The challenge the government faces is that around 30–40 % of total online activity is thought to take place on unlicensed or offshore platforms. The SZTFH is actively blocking many of these sites, and as a result, the legal portion of the market is showing upward momentum.

Player behaviour & technology adoption

Mobile‐first gaming is the dominant consumer behaviour in Hungary.

Younger players gravitate toward hybrid betting formats and real-time wagering features, suggesting that online casinos should be the focus of new operators, provided they can meet the land-based casino criteria.

The best online casinos in Hungary will then dominate the industry.

There is also growing interest in cryptocurrency or wallet payment options to facilitate faster deposits and withdrawals; however, there’s no regulatory acceptance currently in place.

Challenges facing the Hungarian iGaming market

High barriers to entry

The strict regulations around the physical presence in Hungary, the minimum requirement of HUF 1 billion in share capital and the high application and licensing fees already reduce the pool of potential applicants.

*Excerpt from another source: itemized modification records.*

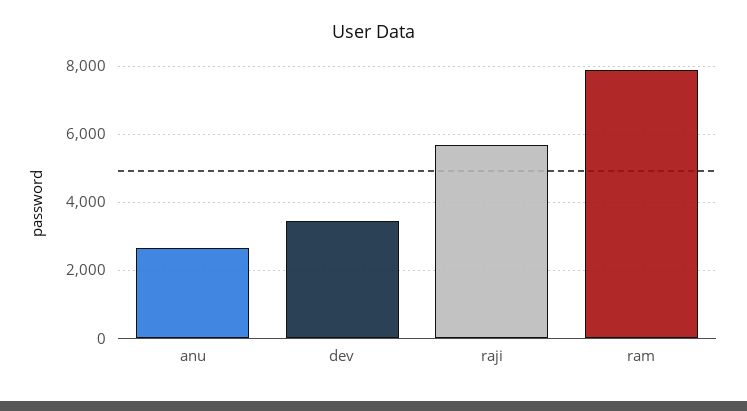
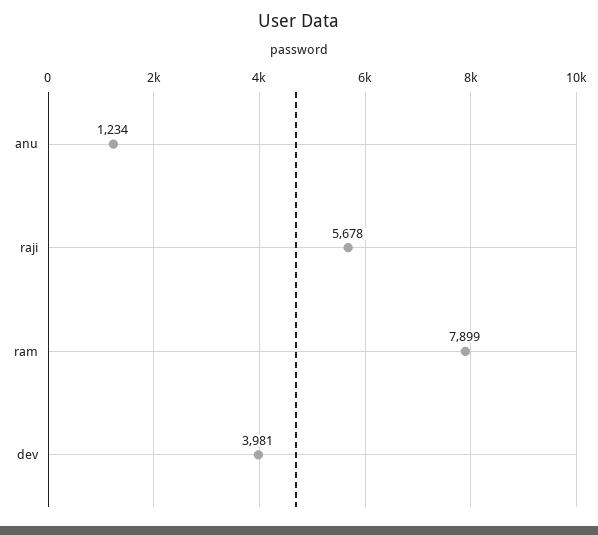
anu: 2600 -> 1234
dev: 3400 -> 3981

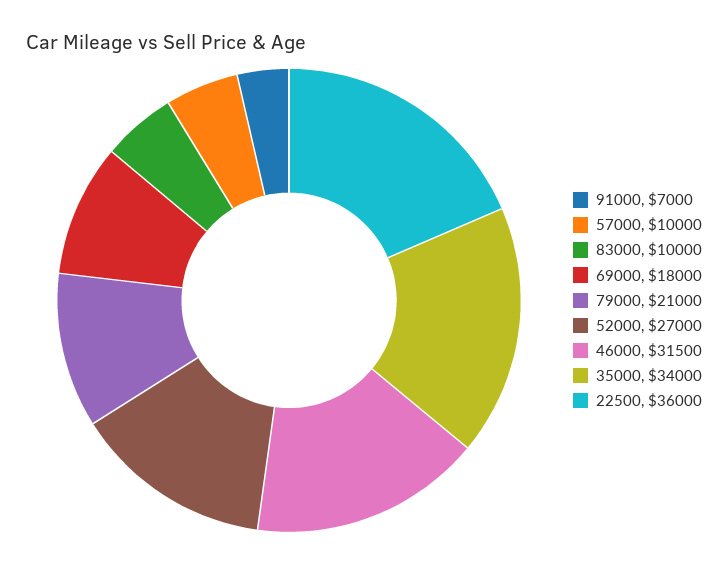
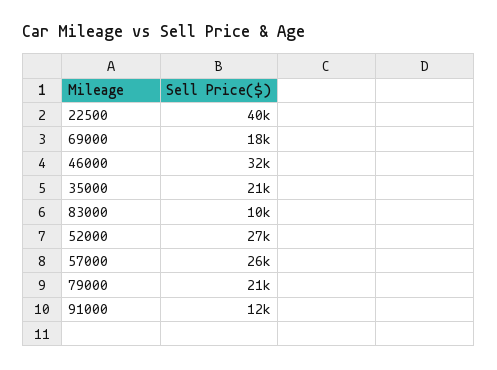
91000: 7000 -> 12000
57000: 10000 -> 26000
35000: 34000 -> 21000
22500: 36000 -> 40000

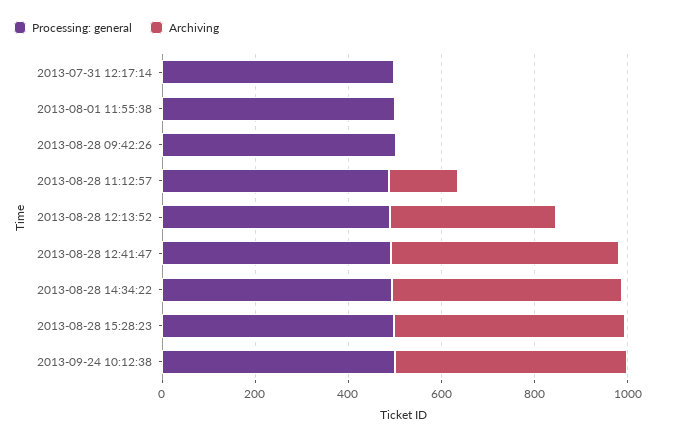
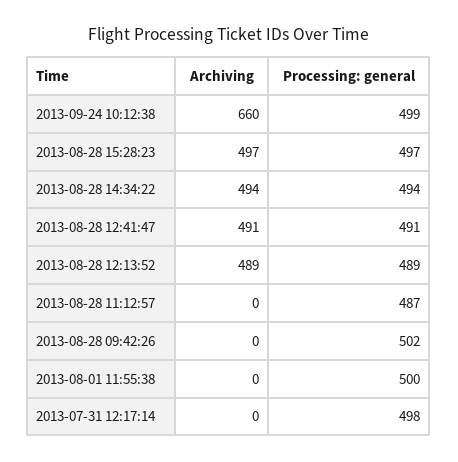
Archiving, 2013-08-28 11:12:57: 150 -> 0
Archiving, 2013-08-28 12:13:52: 350 -> 489
Archiving, 2013-09-24 10:12:38: 500 -> 660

👉🏻 Additional requirement? An online casino has to be backed by a land-based casino in Hungary.

Compliance risk & enforcement

Illegal gambling sites are a concern for Hungarian authorities, and since the beginning of 2024, the SZTFH has actively blocked more than 2,000 unlicensed sites.

Any potential operators that have even been remotely connected to any of these sites won’t have their applications considered.

Operators must also respect rigorous standards for responsible gaming, AML and data protection, further adding to the challenges to be overcome before applying for a license.

Opportunities & market outlook

Central Europe is a growing hub of gambling, and Hungary is being viewed as a gateway. If the barriers to entry were lowered, the country could become a major player on the continent.

Sports betting as growth engine

Sports betting is now open to other domestic and international operators. The estimated revenue from sports betting in Hungary for 2025 is approximately €180 million.

Hungary’s entire gambling industry is expected to reach a projected market volume of $737.70 million and approximately 549,000 users by the end of 2029. These impressive figures are likely to attract other operators.

B2B technology & compliance solutions demand

The Hungarian government has a strict view on illegal gaming. Its regulatory complexity has driven a growing demand for KYC/AML solutions and heavy platform monitoring and compliance across all tech providers.

👉🏻 For online gaming sites to succeed in Hungary, they’ll need to be localised, available in Hungarian, and support local payment methods.

The primary betting demographic in Hungary is the 35–54 age group (67% of the population), who are heavy users of social media—particularly Facebook—so a level of integration is necessary.

Risks & strategic considerations

Significant changes were made to the legislation in 2023, but they’re ongoing. Operators applying for licenses need to keep abreast of all the changes, and new requirements may come into play during their application process.

Compliance and licensing costs are a consideration before applying. Hungary imposes a 15% gross gaming revenue (GGR) tax on online sports betting and related activities.

State influence and market concentration

Despite reforms, Szerencsejáték Zrt. retains control over lotteries and draw-based games. This monopoly means that licenses are only being made available for the sports betting and online casino verticals.

With all the regulations to meet, despite the many containers, proper competitive balance may take years to materialise.

Hungary at the cusp of change

The 2023 reform is a positive development that brings Hungary closer to EU standards, but it continues to maintain strict controls. Projected 2025 legislative developments include:

  • Centralised licensure across all gambling forms
  • Stricter advertising regulation with mandatory requirements for problem gambling disclosures
  • Stronger player protection with responsible gaming limits and awareness measures against addiction
  • Active tracking and blocking of blacklisted sites

🎯 With potential growth in the sportsbook sector and increased demand for compliance infrastructure, Hungary is at the centre of attention for Central European expansion in gambling.